Yesterday was the turn of Bodmin Moor.  For me, no trip to Dartmoor is possible without a drive over this patch of green.  On the A30 approach to Jamaica Inn, my eyes are always drawn North towards the highest and steepest visible land.  These are Rough (pronounced Row - this is Cornwall) Tor and the absurdly named Brown Willy - it's Cornish name is Bronn Wennili or 'Hill of Swallows'.  I will point out, steep and high are both relative.  Brown Willy is about as lofty as Cramber Tor, and about as steep as Leather Tor.  Not to poo-poo the peak though: Kernow's highest point puts it high in the English County-Top league table.  Ranked at number 13 in fact, just behind Worcestershire Beacon.

So having stared it from behind the wheel so much, it seemed appropriate to actually visit this mysterious moor with my walking boots on.  I parked at a sizeable car park at the end of Roughtor Road - at the end of a cul-de-sac that leads straight out of Camelford.  The view from here is dominated by a ridge with three rocky Tors atop - these being Showery Tor, Little Rough Tor and Rough Tor.

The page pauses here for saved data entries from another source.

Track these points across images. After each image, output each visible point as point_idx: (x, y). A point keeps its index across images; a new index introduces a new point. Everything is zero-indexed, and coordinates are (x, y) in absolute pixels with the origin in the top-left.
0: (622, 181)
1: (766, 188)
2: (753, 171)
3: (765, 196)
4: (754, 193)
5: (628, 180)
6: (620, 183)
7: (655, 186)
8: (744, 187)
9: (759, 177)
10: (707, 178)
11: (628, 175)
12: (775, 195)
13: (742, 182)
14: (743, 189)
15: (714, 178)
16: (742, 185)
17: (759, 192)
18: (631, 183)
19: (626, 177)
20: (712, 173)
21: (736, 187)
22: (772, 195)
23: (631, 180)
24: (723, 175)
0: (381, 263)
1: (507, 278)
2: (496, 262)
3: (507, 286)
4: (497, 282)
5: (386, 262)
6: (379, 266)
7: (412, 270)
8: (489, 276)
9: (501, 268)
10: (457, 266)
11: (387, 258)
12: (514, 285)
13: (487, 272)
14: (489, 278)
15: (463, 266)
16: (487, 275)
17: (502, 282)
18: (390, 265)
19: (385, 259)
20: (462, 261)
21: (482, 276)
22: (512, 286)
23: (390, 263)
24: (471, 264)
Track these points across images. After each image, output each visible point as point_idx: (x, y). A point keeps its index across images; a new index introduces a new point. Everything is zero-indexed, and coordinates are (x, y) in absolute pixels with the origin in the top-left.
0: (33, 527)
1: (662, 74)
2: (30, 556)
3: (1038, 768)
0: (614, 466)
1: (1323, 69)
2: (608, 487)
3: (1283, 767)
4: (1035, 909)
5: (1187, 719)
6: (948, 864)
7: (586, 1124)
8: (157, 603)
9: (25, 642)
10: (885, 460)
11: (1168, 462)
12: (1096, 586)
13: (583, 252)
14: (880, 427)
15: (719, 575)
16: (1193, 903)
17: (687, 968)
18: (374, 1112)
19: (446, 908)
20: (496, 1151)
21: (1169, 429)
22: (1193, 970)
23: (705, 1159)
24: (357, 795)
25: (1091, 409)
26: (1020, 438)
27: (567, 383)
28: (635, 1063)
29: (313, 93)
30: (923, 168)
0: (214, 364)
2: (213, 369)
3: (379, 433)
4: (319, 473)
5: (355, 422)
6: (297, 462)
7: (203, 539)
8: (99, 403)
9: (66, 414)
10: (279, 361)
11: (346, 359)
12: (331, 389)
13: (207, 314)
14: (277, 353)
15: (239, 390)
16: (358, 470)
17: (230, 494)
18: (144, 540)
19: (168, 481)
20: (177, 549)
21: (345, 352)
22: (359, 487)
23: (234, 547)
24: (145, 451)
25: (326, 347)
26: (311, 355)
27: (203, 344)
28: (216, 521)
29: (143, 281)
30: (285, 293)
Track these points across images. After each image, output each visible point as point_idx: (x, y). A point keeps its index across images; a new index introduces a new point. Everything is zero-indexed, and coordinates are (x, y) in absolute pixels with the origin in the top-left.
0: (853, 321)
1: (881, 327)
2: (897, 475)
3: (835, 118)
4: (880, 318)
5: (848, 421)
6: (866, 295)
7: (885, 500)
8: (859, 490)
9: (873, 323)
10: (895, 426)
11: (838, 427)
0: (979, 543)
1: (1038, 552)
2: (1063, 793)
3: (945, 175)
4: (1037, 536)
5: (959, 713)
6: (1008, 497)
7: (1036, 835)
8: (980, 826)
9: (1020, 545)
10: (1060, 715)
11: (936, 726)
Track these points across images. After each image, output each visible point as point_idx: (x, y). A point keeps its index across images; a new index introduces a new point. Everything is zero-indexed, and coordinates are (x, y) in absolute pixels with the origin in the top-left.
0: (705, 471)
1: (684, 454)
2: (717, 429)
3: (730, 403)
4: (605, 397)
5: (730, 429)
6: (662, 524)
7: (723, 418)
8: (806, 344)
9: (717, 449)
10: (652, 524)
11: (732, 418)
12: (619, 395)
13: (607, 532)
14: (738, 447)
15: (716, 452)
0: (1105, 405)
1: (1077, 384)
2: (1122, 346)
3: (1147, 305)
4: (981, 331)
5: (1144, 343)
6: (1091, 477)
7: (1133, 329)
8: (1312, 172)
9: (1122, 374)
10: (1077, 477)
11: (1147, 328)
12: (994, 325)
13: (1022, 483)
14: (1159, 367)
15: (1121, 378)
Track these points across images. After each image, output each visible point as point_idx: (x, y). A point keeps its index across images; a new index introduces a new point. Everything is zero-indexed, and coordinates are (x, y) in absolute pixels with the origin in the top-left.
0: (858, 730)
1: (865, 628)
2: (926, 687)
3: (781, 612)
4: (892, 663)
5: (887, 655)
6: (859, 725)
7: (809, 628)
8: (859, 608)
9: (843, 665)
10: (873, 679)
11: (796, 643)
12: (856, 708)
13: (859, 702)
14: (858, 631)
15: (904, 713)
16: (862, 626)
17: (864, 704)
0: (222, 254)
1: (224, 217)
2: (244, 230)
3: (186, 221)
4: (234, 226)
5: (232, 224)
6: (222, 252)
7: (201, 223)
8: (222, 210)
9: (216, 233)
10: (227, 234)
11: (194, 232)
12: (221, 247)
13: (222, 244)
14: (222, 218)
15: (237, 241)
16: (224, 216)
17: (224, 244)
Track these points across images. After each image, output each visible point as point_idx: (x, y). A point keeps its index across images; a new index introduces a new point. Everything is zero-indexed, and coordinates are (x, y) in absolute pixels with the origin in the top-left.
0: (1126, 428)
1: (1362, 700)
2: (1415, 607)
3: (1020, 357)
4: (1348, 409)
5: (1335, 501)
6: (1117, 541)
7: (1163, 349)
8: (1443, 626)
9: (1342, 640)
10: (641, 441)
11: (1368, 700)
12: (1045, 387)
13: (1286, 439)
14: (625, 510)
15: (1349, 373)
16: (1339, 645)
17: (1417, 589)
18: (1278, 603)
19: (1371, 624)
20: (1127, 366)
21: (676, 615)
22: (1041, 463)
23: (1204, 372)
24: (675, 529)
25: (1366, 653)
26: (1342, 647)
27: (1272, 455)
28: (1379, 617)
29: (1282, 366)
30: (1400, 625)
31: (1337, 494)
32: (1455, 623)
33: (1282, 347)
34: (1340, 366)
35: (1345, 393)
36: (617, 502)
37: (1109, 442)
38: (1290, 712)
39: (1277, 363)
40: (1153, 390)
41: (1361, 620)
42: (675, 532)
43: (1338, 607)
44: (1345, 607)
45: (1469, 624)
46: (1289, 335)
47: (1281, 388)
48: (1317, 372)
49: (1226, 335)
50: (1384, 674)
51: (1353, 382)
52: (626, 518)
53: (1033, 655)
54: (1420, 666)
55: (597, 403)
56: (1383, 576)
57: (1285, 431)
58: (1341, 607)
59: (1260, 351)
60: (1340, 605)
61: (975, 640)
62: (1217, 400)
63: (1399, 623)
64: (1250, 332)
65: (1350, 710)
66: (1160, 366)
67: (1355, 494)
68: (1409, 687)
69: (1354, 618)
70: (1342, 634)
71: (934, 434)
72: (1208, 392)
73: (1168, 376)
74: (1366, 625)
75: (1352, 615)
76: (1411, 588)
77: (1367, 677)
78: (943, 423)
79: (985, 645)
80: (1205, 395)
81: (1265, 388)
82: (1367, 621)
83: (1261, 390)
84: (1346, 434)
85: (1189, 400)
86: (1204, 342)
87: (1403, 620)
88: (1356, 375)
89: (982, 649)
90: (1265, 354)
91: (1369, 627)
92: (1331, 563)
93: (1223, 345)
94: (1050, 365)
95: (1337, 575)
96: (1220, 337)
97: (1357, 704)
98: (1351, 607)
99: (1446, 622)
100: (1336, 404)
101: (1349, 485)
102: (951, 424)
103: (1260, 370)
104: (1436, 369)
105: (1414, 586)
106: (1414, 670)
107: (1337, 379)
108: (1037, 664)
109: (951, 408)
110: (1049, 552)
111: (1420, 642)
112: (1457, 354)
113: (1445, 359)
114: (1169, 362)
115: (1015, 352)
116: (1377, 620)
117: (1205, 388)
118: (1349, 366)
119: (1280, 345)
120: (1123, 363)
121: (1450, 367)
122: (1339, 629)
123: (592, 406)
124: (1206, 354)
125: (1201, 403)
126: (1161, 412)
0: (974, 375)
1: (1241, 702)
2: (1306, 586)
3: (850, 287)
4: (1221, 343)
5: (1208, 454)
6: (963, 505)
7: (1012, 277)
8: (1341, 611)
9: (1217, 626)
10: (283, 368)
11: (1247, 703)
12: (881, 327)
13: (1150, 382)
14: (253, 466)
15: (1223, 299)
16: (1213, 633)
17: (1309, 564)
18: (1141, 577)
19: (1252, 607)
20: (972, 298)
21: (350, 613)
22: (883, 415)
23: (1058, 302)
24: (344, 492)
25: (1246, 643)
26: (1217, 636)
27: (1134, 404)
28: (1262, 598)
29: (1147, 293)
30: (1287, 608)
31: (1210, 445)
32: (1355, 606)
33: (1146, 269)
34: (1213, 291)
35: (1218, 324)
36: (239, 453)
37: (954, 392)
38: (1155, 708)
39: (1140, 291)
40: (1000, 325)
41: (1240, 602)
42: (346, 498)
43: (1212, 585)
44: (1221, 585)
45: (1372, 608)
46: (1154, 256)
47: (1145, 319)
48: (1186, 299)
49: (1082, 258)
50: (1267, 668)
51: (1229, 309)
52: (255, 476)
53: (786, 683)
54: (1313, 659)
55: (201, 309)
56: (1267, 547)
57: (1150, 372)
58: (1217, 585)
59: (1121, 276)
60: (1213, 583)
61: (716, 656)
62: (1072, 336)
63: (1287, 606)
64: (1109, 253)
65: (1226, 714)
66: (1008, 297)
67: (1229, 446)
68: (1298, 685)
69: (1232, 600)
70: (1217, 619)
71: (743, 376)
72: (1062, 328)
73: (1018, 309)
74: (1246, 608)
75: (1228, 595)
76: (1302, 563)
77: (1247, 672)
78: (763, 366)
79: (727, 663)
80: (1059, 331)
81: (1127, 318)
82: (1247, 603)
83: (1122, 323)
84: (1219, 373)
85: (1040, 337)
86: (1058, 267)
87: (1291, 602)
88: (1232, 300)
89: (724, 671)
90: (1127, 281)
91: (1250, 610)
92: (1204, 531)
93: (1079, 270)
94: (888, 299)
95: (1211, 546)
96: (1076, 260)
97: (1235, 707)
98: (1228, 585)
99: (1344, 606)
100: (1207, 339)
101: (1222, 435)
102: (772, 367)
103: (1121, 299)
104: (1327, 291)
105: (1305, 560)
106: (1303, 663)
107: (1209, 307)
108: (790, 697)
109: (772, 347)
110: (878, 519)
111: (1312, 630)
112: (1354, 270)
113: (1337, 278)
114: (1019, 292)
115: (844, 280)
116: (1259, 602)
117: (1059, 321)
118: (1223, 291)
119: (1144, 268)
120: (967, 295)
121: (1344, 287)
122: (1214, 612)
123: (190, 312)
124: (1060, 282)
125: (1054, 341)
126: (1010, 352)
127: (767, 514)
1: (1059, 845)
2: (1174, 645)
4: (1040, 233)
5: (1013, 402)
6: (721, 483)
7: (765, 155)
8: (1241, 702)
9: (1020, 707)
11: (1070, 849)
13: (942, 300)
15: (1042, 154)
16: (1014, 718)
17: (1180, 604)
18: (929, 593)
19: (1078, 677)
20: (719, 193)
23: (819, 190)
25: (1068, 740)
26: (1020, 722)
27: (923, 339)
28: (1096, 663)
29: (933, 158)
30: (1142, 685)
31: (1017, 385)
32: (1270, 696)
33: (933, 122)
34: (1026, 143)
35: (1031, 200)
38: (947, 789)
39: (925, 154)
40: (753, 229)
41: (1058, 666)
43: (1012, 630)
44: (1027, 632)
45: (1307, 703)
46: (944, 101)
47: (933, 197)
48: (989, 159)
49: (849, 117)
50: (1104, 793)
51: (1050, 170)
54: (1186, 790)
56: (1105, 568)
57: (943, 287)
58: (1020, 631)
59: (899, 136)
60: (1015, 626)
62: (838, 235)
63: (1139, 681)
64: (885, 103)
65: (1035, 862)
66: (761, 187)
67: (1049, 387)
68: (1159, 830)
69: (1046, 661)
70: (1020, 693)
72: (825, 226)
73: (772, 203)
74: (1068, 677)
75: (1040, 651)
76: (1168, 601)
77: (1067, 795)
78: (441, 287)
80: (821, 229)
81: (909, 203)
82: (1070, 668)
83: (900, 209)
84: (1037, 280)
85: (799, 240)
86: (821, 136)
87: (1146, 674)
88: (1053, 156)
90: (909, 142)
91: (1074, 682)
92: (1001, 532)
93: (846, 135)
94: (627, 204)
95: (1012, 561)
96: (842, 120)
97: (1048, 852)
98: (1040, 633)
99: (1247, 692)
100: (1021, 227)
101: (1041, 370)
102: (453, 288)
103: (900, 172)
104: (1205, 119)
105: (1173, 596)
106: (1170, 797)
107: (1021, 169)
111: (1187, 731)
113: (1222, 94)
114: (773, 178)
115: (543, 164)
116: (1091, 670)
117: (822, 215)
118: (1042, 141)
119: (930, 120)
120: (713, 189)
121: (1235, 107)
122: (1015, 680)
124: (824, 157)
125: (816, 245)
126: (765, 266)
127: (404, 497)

There have been letterboxes on Bodmin Moor for many years.  My OS map (from 2003) actually has one marked on Brown Willy's summit.  Though this is no longer the case (though there is a geocache there instead!).  I did have a handful of boxes to find courtesy of The Stationary Traveller's excellent off-Dartmoor letterbox list at Gamblenet.  With the first on the list on Showery Tor, it was to this outcrop that I headed first.

The scenery, though fabulous, was unfamiliar: factories, plantations, lakes and wind turbines pepper the surrounding landscape.  The geology and ecology were very familiar.  Very Western upland: granite, stubby grass, heather and gorse.  This was generally undisturbed ground.  Logan stones un-tipped.  Some densely vegetated slopes and generally few paths.

Missing letterboxes however suggest there is one thing in common with the Devon moor next-door.  I left Showery Tor bereft of any stamps,  though the next destination was clear.  Brown Willy loomed in the East (giggle).  There is no Dartmoor peak like this.  A stand-alone hill, an airy ridge.  A site of Special Scientific Interest, with remnants of prehistoric human habitation low down on both East and West sides.  Plus letterboxes, some of which were on site!  A great, historic spot to visit, and I highly recommend it.  I returned to the car via Rough Tor.  Many other walkers were enjoying the scenery and the great weather.  Or perhaps they were preparing for St Piran's Day. Cornwall's patron saint would be very proud of this place.  I like it a lot, and I hope to return again soon.